Because I didn’t fuck her tonight.
I worshipped her.
I burned for her.
And now I’m burning with the knowledge that this fire has an ending.
Because this was never meant to last.
Because men like me aren’t built to keep good things.
Because in thirty days, I return to the dead, and she deserves more than a ghost wearing a soldier’s skin.
The stars watch us with cold indifference.
She is warm.
Glowing faintly in the moonlight, skin bare and soft as she presses against me, her leg hooked over mine like she’s already learned the shape of belonging, her fingers tracing the tattoo on my chest — the one no one touches — and I let her, because pushing her away now would feel like extinguishing the last light I have left.
“Do you regret it?” she whispers.
I turn my head. Her eyes find mine instantly, as if she’s been waiting.
“Do I look like a man who regrets having you screaming under the stars?”
Her cheeks flush, the colour blooming like something fragile and alive, and I feel it in my chest like a bruise that won’t heal.

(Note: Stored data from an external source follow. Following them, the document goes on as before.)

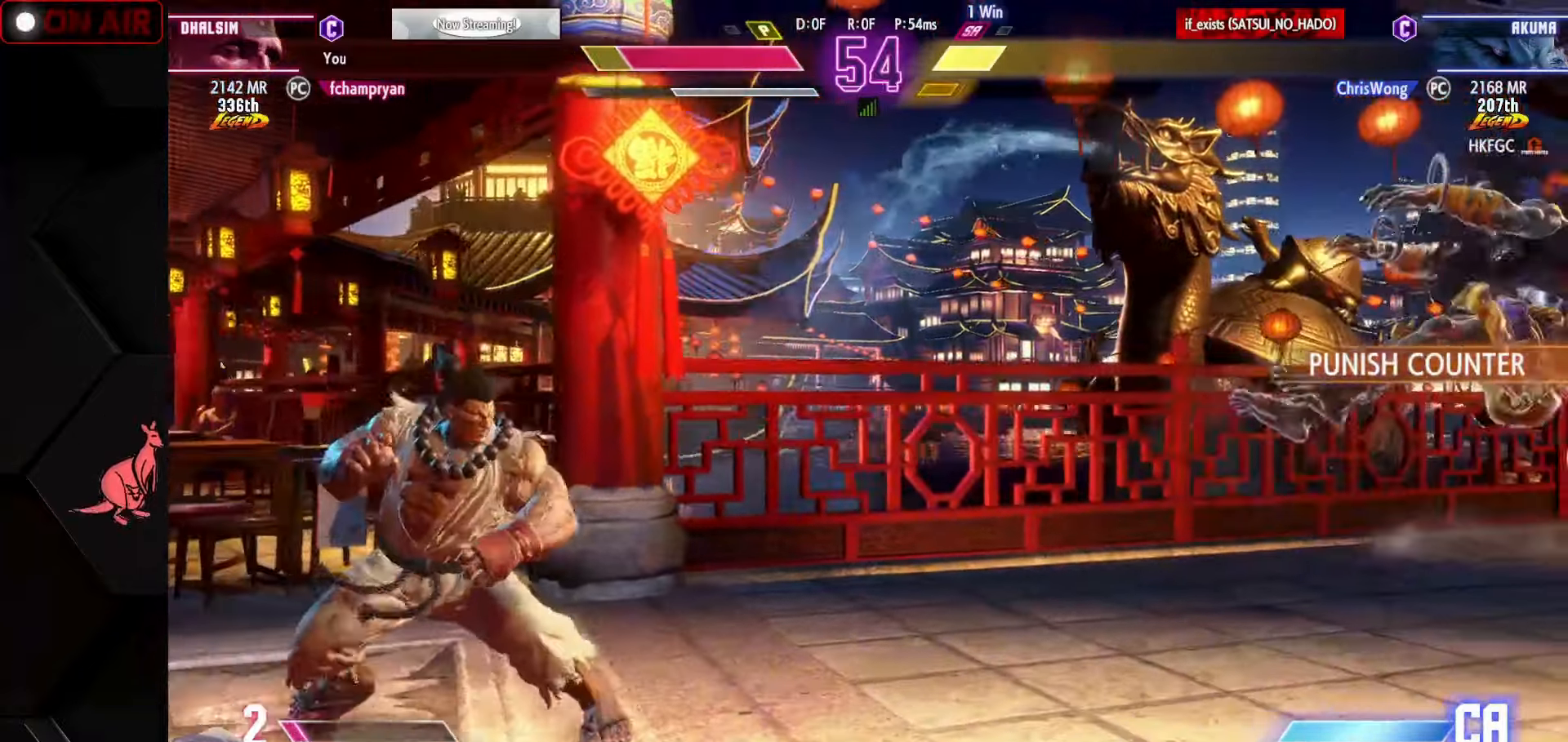
{"dt_ms": 500, "buttons": [], "left_stick": "center", "events": [[67, "R1", "down"], [67, "SQUARE", "down"], [67, "TRIANGLE", "down"], [133, "R1", "up"], [133, "SQUARE", "up"], [133, "TRIANGLE", "up"], [217, "R1", "down"], [217, "SQUARE", "down"], [317, "R1", "up"], [317, "SQUARE", "up"], [383, "SQUARE", "down"], [417, "SQUARE", "up"], [500, "left_stick", "center"]]}
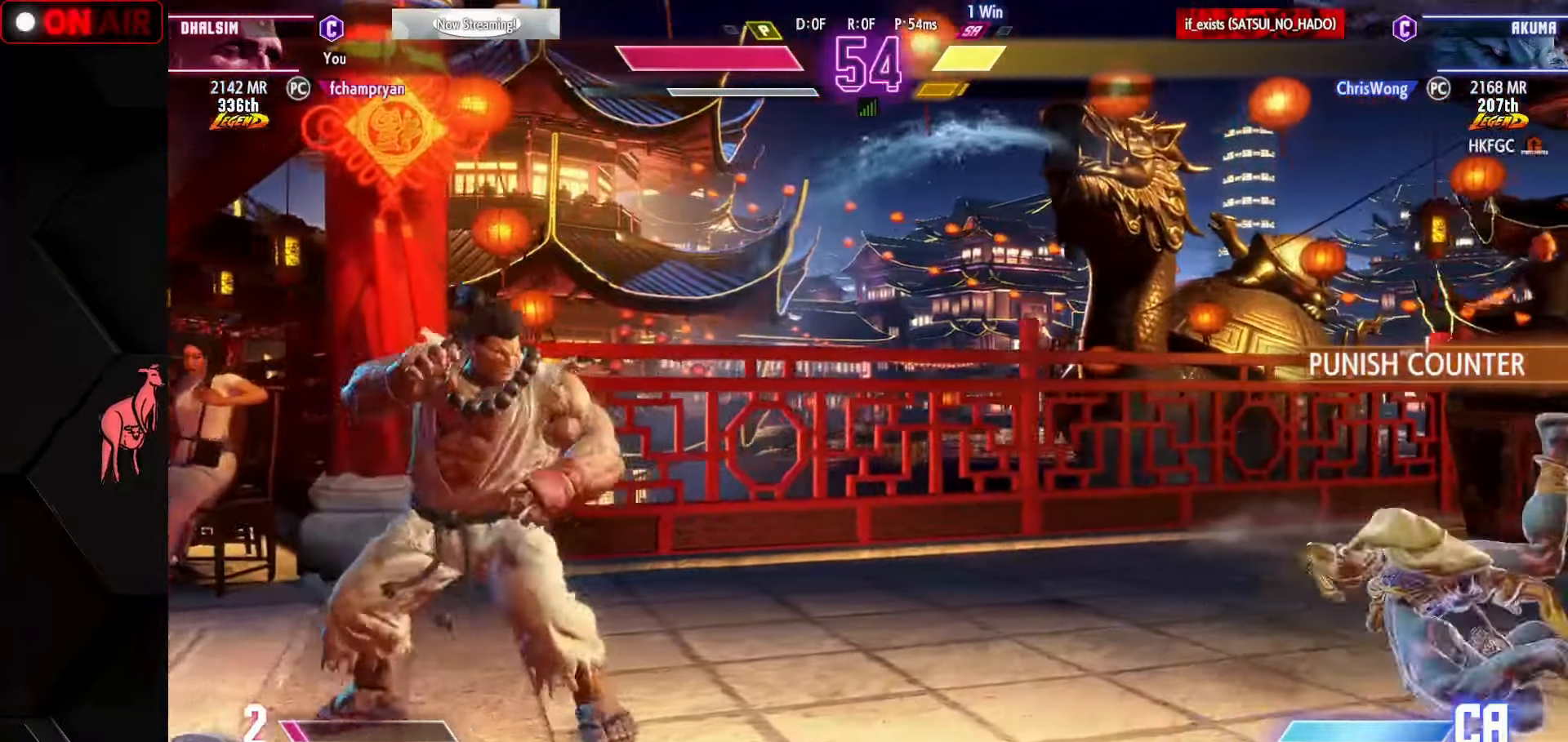
{"dt_ms": 500, "buttons": [], "left_stick": "right", "events": [[100, "left_stick", "right"], [167, "left_stick", "center"], [250, "left_stick", "right"]]}
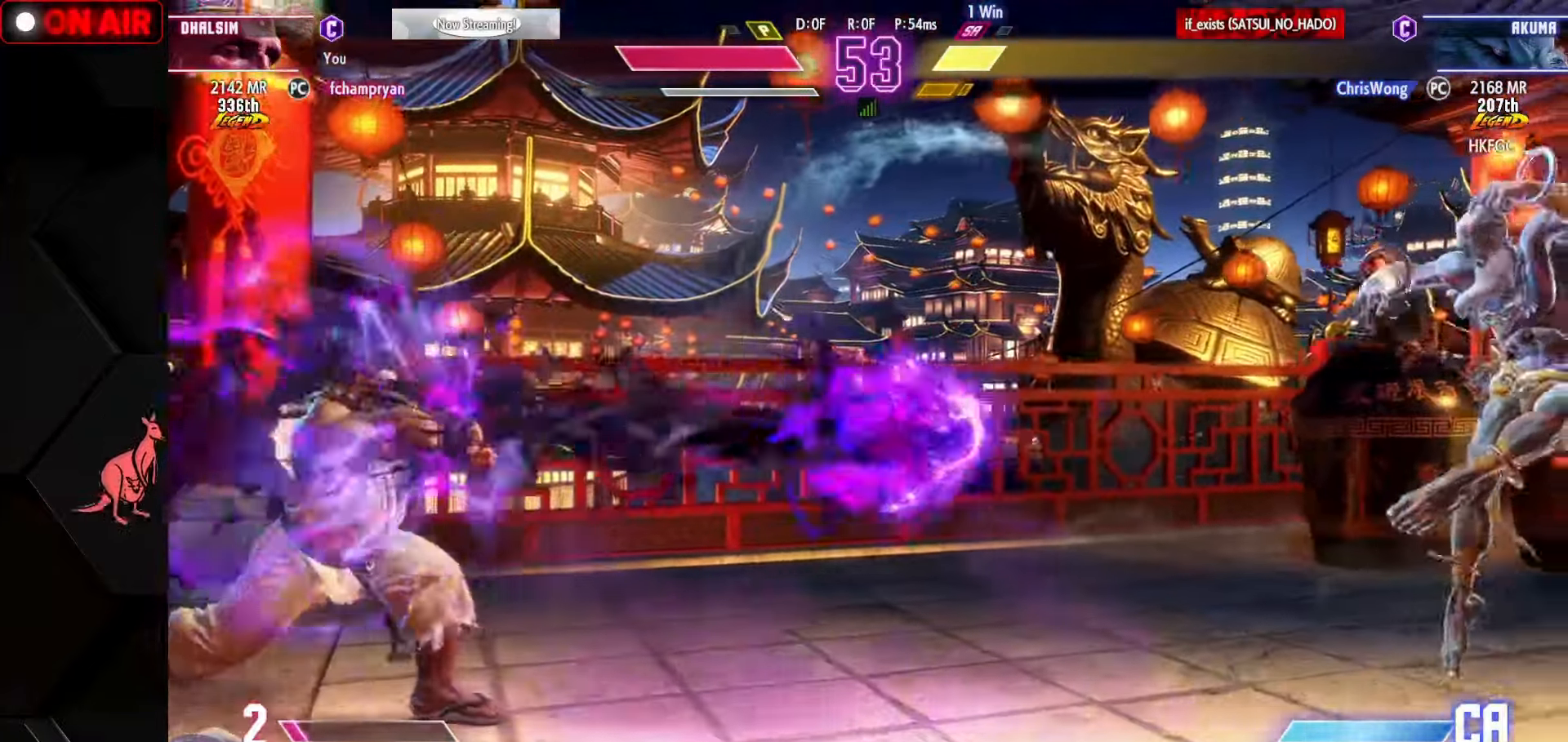
{"dt_ms": 500, "buttons": [], "left_stick": "down-right", "events": [[83, "left_stick", "down-right"]]}
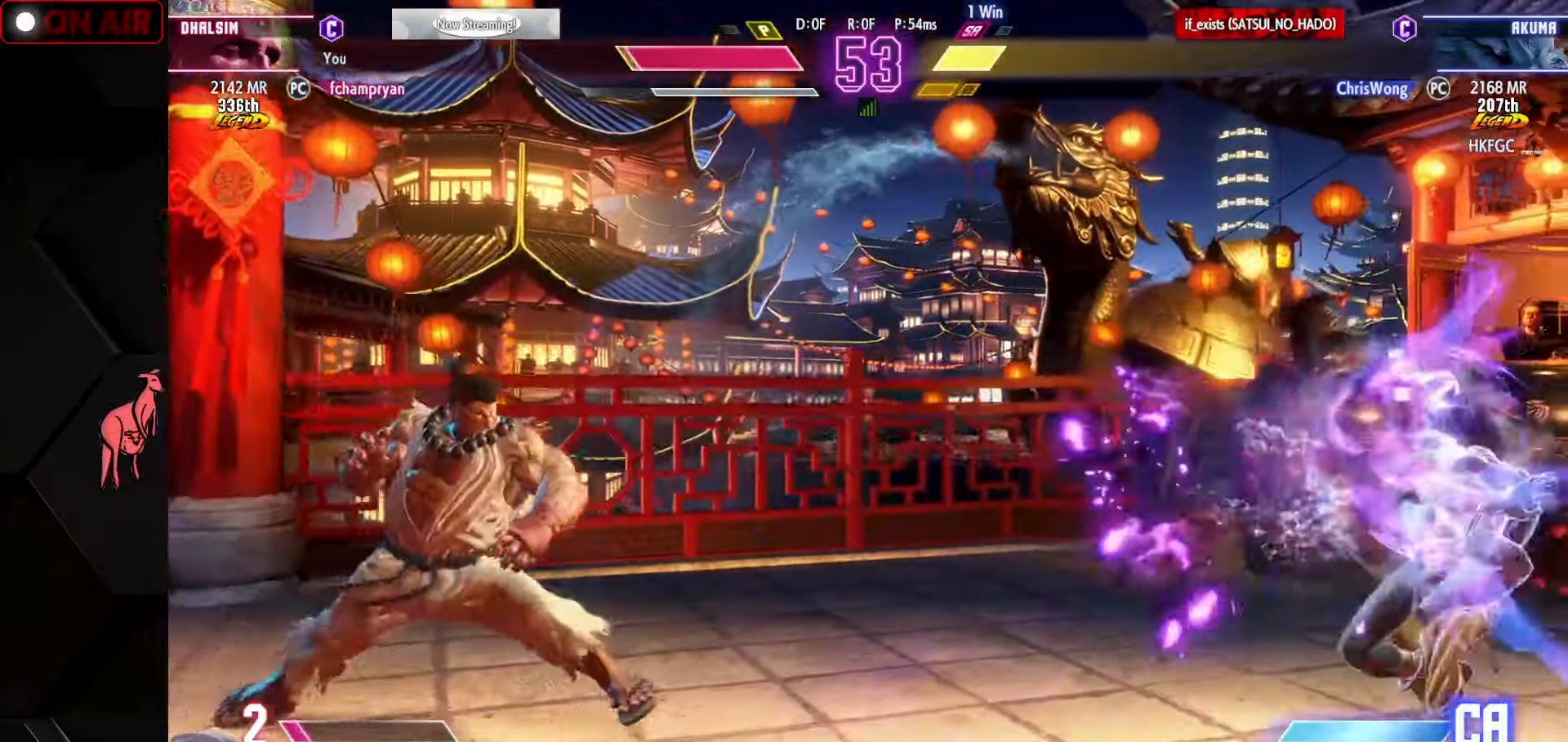
{"dt_ms": 500, "buttons": [], "left_stick": "left", "events": [[33, "left_stick", "right"], [200, "left_stick", "down"], [300, "left_stick", "left"]]}
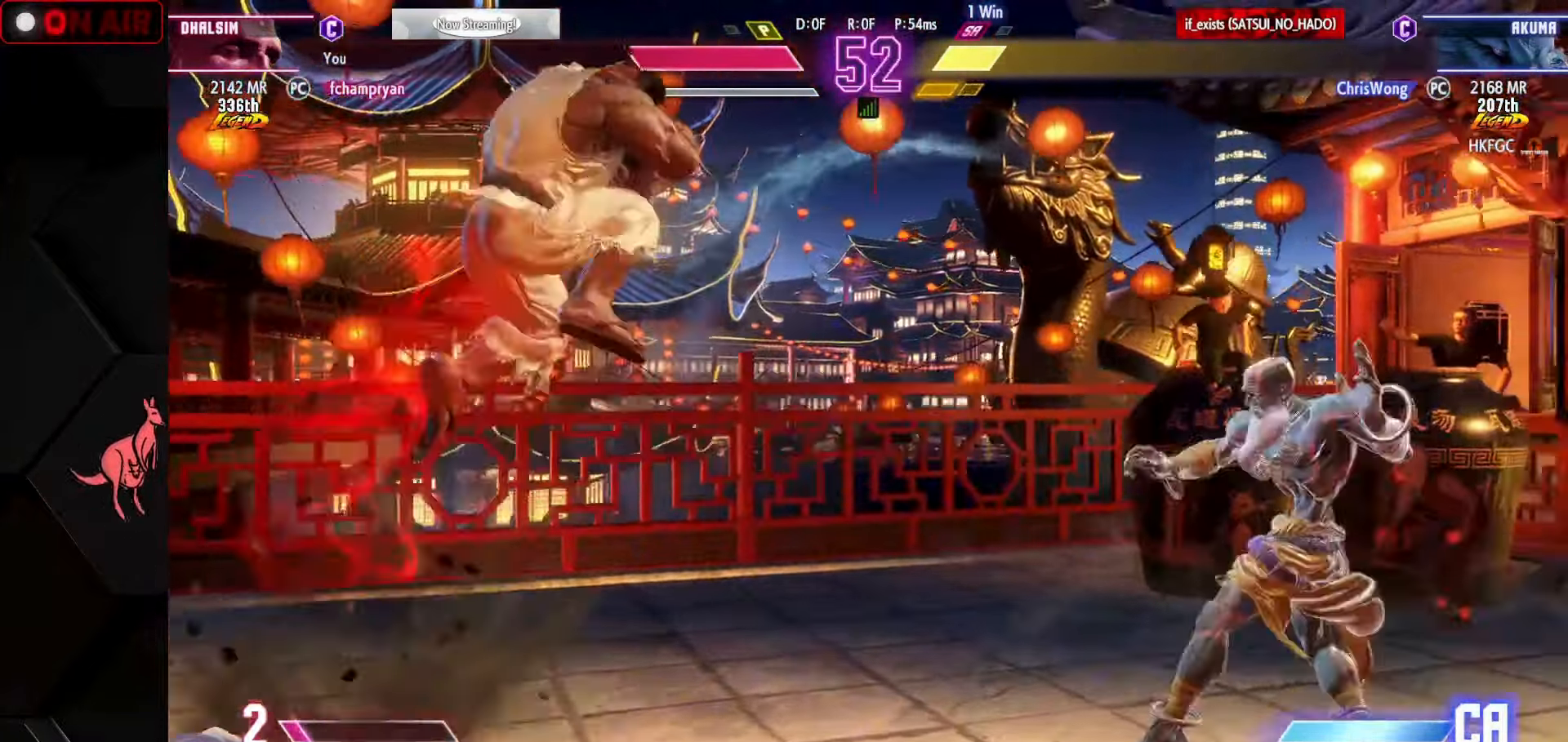
{"dt_ms": 500, "buttons": [], "left_stick": "right", "events": [[150, "left_stick", "down-right"], [450, "left_stick", "right"]]}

“No,” she whispers. “But you look like a man who’s about to run.”
The truth sits in my throat like glass.
Sharp.
Unavoidable.
Cutting.
I say nothing.
She shifts upright, my shirt slipping down her arm, her lips kiss-bruised and swollen, her hair still tangled from my hands — and she is heartbreakingly beautiful, heartbreakingly hopeful, heartbreakingly brave.
“You don’t have to say anything,” she murmurs. “I just need to know if you’ll be here tomorrow.”
Tomorrow.
Thirty more of them.
Then sand.
Silence.
Heat.
War.
“I can’t promise you anything,” I say at last, the words scraping out of me. “I don’t know who I am when I’m not trying to survive.”
She nods slowly, biting her lip to steady herself. “Then just be whoever you are tonight.”